Picture of artwork made by Katrien De Blauwer
Katrien De Blauwer

If you are having thoughts of suicide, please know that you are not alone. If you are in danger of acting on suicidal thoughts, call 911. For support and resources, call the National Suicide Prevention Lifeline at 988 or text 741-741 for the Crisis Text Line.

Shortly after 2 p.m. on January 31, 2019, I left my Dartmouth College office to kill myself. It was 11 days after my 57th birthday.

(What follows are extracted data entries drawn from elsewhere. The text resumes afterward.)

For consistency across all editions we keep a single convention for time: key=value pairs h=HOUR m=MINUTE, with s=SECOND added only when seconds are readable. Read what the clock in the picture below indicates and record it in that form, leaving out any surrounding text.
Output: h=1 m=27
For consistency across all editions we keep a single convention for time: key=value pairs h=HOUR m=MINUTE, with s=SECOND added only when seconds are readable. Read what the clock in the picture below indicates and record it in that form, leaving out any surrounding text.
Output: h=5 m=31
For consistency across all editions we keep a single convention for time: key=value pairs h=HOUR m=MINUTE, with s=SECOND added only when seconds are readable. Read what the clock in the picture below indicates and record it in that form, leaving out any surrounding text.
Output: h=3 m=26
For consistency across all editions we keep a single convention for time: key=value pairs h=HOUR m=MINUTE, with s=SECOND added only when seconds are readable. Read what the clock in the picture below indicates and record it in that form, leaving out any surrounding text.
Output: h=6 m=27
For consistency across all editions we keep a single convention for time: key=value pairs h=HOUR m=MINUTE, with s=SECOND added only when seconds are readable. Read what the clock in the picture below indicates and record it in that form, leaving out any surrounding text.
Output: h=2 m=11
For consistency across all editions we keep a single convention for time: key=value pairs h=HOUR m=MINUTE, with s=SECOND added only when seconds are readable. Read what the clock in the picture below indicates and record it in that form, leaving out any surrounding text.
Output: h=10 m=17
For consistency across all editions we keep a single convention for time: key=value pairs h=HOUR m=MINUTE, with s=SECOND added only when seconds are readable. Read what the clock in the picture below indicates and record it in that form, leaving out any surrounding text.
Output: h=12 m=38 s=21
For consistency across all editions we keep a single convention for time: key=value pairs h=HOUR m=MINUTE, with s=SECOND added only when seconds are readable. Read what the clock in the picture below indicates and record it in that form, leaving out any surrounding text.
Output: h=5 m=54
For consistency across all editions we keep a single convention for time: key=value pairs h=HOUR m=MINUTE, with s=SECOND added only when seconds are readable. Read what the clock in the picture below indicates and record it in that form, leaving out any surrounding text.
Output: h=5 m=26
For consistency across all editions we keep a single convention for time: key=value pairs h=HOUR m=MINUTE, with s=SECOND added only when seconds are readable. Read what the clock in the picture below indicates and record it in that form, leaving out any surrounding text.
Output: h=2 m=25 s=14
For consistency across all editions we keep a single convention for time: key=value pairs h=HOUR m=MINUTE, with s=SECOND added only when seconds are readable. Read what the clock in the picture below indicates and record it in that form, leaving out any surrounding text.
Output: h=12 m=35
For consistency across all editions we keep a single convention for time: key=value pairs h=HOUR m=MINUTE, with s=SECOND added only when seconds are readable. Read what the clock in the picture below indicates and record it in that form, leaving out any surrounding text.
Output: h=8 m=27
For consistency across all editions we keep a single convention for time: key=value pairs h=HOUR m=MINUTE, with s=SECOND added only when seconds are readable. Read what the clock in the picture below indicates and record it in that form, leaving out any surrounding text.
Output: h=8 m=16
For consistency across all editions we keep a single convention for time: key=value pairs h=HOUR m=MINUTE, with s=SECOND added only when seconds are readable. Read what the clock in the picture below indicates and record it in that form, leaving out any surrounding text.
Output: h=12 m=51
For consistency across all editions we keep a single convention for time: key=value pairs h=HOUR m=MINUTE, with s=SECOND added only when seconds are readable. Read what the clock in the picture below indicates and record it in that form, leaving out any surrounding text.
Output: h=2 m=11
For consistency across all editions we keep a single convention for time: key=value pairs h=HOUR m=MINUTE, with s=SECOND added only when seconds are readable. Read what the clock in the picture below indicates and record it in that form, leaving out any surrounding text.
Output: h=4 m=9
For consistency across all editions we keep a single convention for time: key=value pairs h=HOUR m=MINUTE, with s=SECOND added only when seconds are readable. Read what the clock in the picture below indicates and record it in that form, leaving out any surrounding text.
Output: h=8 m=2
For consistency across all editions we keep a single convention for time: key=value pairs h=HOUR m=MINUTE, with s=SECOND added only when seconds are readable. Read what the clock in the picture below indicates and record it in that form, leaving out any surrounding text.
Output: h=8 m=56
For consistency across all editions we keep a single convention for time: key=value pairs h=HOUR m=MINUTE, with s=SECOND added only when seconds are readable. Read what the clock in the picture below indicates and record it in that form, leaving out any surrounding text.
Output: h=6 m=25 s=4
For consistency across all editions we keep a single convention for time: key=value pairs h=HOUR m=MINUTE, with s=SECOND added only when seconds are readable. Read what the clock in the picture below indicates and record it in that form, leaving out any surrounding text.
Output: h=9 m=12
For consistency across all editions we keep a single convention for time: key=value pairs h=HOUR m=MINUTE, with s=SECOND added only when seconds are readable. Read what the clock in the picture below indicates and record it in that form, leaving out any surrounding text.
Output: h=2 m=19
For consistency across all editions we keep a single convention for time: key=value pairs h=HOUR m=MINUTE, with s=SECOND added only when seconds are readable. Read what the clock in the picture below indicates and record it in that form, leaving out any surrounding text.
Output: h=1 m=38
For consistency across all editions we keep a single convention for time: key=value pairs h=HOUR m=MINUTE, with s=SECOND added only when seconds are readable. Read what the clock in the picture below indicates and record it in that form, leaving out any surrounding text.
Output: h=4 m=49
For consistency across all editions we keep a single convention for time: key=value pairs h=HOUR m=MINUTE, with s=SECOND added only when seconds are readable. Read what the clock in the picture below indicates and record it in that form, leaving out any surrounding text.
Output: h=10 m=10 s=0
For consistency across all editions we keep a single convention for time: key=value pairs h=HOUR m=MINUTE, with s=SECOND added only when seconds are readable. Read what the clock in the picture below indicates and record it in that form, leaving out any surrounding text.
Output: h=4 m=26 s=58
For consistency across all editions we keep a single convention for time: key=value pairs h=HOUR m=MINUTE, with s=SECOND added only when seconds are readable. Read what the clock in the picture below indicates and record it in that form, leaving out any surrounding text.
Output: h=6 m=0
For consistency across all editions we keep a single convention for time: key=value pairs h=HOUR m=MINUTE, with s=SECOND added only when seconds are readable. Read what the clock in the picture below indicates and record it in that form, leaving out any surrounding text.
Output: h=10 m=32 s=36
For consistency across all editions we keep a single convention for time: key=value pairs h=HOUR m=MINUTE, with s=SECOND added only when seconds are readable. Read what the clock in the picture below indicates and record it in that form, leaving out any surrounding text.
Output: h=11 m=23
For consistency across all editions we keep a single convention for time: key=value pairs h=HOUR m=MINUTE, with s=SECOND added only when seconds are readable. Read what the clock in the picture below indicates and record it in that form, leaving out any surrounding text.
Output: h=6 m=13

At my desk, I had written and torn up numerous letters to my wife, Glennis, and our daughter, the essence that they remained my be-all and end-all, above and beyond any actions I might take. I realized that no suicide note could alleviate their grief, but—always a perfectionist—I kept polishing drafts. Then I texted and emailed my closest friends and family to say that I loved them, and sent Glennis a more explicit note, asking her to “come home to hold our daughter.” Ten days earlier, my psychiatrist had emailed my psychotherapist to say, “Jeff appears very depressed with suicidal ideation, thoughts of jumping from something high.”

Outwardly, I was surrounded by everything I could possibly want: a happy marriage, a rebellious teenager, a stimulating job, a warm home in rural Vermont, friends near and far. I bathed in love and enjoyed financial security, along with very good health insurance. I wouldn’t have changed anything, except my soul-eating depression.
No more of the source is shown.